> _What you will do_: From the data below, return the exact lines starting at the line containing "thumb ip: (29, 138)" and ending at the line containing "ring tip: (358, 340)", both included, and nothing else.

# # #

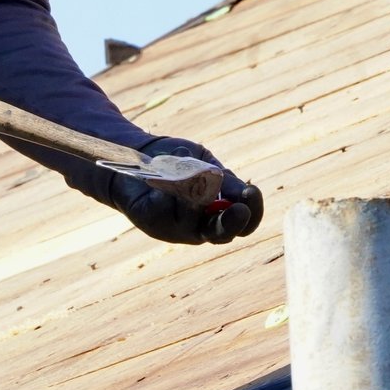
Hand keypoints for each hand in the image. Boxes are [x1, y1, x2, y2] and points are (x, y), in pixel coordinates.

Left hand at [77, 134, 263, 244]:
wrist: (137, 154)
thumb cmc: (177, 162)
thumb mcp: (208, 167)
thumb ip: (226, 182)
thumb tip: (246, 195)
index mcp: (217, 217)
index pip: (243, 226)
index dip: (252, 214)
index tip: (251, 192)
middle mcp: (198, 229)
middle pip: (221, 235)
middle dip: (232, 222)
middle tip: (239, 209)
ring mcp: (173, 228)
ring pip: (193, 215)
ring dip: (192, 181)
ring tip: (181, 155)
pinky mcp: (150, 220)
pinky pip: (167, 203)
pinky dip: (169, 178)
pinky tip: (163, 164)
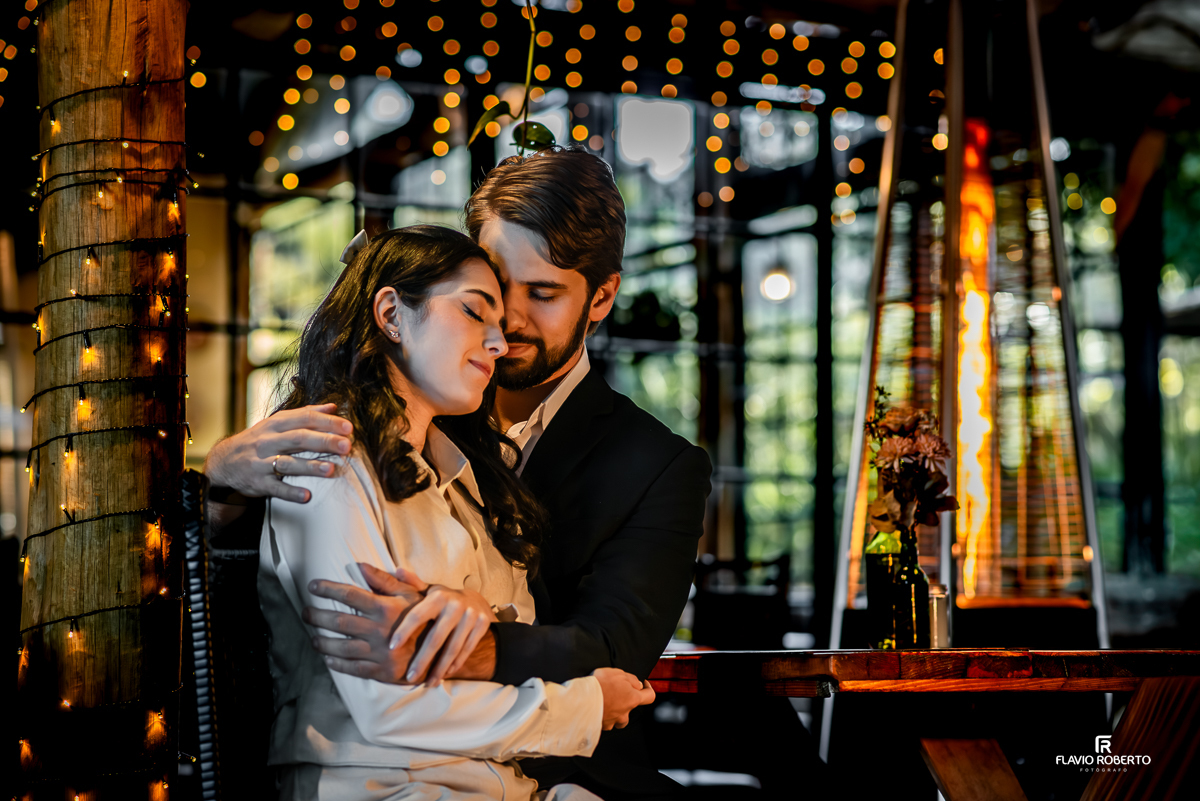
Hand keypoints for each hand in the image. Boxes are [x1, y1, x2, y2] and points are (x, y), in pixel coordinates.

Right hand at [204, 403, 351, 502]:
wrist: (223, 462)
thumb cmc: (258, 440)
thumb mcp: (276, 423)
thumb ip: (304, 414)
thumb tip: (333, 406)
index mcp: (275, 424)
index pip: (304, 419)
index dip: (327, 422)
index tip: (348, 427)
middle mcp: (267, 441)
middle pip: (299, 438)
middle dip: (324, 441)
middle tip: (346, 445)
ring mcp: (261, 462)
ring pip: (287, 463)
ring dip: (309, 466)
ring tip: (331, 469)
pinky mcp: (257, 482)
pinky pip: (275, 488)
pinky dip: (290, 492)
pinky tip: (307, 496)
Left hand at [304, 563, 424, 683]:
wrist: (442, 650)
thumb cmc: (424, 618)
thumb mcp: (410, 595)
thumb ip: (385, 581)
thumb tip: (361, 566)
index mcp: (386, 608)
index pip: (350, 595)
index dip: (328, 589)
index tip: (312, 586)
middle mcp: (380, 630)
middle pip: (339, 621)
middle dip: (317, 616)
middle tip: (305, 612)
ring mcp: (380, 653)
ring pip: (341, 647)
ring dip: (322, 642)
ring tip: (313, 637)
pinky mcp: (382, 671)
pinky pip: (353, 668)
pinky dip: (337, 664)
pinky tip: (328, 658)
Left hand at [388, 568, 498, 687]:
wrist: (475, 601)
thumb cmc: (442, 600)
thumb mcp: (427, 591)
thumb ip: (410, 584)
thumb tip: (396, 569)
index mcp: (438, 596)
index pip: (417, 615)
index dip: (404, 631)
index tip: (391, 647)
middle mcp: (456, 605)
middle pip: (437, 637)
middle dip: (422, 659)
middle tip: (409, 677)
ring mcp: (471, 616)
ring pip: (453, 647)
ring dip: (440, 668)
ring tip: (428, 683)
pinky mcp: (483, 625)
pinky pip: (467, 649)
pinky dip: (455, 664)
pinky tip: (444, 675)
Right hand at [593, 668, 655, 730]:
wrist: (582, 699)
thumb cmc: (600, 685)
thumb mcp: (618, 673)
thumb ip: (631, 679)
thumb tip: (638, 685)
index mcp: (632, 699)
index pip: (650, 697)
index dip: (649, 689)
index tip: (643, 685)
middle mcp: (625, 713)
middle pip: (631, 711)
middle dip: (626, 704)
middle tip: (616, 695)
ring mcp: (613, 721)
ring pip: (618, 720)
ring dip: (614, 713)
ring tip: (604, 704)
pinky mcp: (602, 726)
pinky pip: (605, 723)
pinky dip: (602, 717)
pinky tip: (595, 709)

# # #

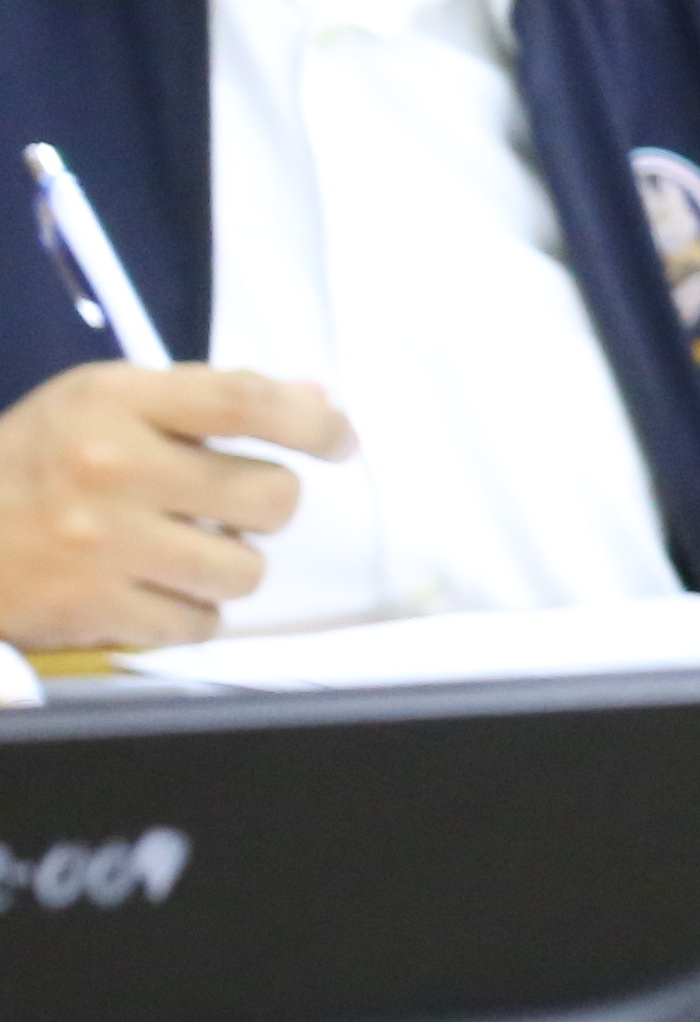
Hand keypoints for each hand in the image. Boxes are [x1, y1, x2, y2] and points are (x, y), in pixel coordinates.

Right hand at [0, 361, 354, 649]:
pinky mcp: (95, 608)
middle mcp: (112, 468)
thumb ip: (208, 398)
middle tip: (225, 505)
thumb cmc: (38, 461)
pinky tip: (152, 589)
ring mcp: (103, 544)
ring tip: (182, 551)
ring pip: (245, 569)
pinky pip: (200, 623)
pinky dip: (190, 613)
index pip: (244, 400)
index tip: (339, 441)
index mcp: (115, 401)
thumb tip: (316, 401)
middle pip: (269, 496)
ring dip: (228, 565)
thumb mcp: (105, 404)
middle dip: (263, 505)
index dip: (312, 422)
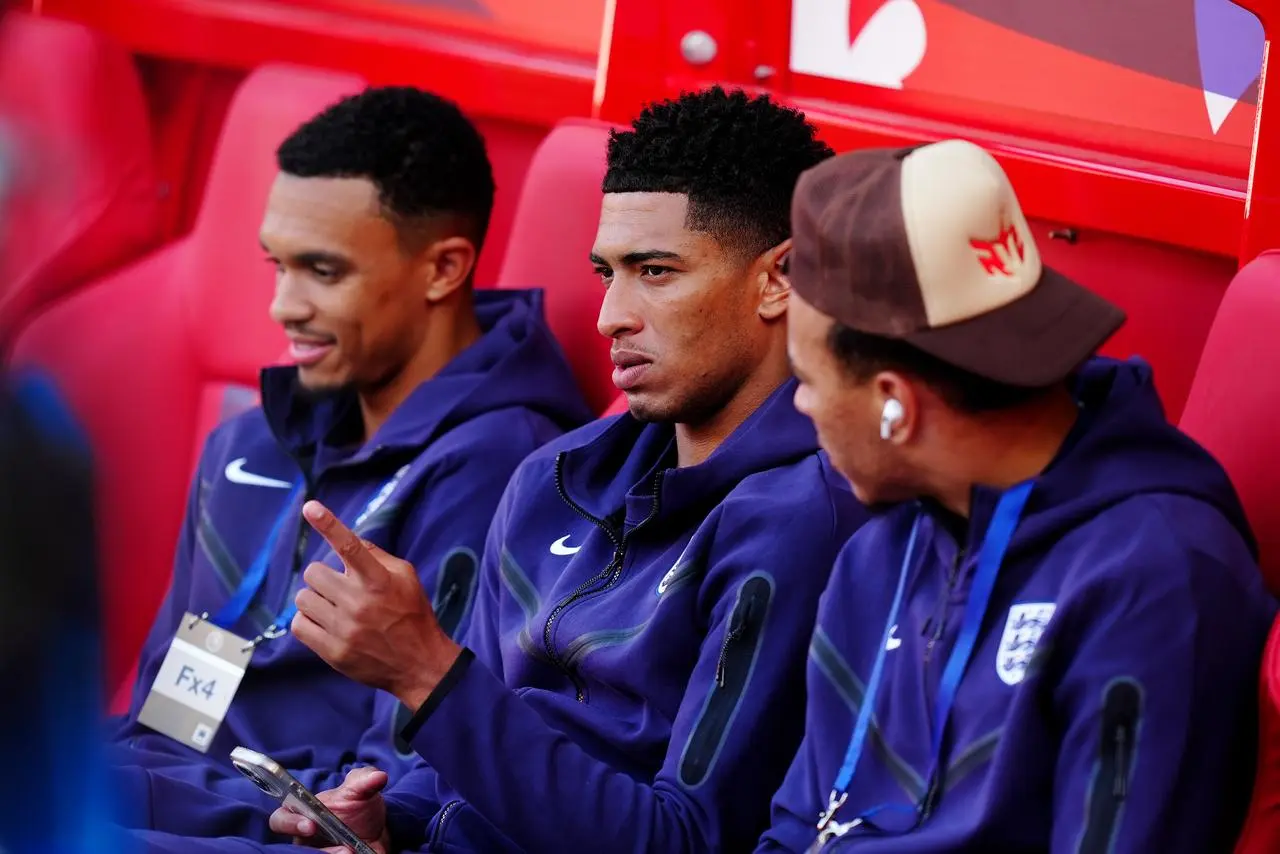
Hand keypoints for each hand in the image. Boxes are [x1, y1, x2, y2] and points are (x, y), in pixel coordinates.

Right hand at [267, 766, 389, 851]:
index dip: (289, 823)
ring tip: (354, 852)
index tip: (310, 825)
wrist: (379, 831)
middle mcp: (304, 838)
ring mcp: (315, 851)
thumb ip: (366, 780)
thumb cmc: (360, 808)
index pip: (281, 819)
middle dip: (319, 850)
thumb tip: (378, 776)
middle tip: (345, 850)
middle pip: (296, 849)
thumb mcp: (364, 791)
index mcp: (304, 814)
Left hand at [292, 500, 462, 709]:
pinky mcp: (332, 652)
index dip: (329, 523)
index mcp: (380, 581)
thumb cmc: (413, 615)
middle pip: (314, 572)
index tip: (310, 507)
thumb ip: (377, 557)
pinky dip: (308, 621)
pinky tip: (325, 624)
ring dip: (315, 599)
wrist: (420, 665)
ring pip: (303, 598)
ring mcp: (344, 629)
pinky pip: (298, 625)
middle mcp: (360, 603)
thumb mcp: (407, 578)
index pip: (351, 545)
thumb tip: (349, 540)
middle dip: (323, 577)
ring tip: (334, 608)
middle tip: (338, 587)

# # #

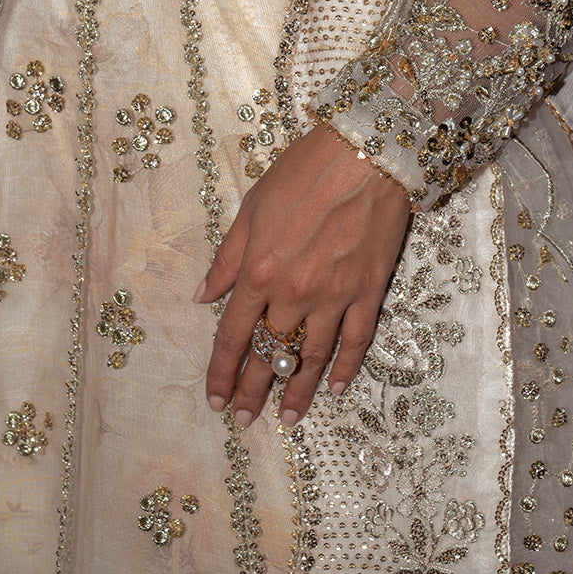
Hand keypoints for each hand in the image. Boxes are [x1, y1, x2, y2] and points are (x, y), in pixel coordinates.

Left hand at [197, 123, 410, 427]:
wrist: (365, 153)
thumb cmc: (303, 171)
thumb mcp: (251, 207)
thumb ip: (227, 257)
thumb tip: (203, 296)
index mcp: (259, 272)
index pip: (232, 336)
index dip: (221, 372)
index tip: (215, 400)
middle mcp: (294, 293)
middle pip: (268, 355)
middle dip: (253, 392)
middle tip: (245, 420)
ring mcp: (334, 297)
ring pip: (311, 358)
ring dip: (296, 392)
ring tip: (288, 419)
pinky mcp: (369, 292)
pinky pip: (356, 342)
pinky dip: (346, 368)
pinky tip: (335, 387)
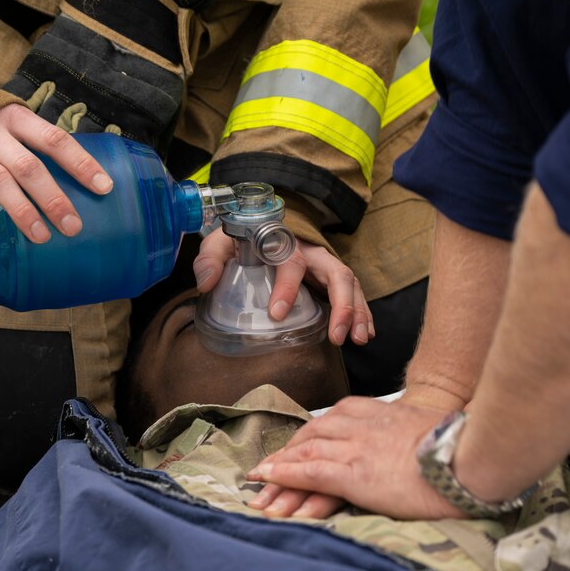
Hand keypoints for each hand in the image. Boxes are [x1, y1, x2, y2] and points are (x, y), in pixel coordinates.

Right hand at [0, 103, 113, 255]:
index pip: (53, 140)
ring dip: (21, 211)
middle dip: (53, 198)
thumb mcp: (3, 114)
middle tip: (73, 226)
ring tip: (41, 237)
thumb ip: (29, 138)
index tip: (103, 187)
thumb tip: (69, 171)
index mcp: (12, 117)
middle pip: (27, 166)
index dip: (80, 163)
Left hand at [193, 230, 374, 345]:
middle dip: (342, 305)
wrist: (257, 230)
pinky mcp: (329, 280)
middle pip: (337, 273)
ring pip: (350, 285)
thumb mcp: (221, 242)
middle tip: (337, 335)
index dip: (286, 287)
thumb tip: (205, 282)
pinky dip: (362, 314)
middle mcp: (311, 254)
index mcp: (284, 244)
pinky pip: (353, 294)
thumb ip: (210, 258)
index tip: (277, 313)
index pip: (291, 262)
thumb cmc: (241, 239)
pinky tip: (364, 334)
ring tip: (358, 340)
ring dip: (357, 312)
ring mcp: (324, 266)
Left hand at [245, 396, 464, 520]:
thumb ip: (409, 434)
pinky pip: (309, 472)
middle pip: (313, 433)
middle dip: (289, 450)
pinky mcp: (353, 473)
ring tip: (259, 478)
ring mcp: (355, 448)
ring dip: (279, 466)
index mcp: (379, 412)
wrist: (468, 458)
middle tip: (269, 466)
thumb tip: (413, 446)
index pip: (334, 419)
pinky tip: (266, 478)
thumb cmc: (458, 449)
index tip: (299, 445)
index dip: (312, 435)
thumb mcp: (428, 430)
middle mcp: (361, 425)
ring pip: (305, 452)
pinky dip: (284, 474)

# # #

> _Output for this task_:
thumb ip: (29, 138)
index tip: (103, 187)
thumb tip: (69, 171)
index mcp: (12, 117)
middle pip: (27, 166)
index dip: (80, 163)
Left hand at [193, 230, 374, 345]:
middle dip: (342, 305)
wrist: (257, 230)
pinky mcp: (329, 280)
middle pip: (337, 273)
ring pip: (350, 285)
thumb mcp: (221, 242)
middle tip: (337, 335)
index dip: (286, 287)
thumb tip: (205, 282)
pinky dip: (362, 314)
middle mcp: (311, 254)
index mcp: (284, 244)
pinky pip: (353, 294)
thumb ip: (210, 258)
index tip: (277, 313)
index pip: (291, 262)
thumb cmc: (241, 239)
pinky tip: (364, 334)
ring tip: (358, 340)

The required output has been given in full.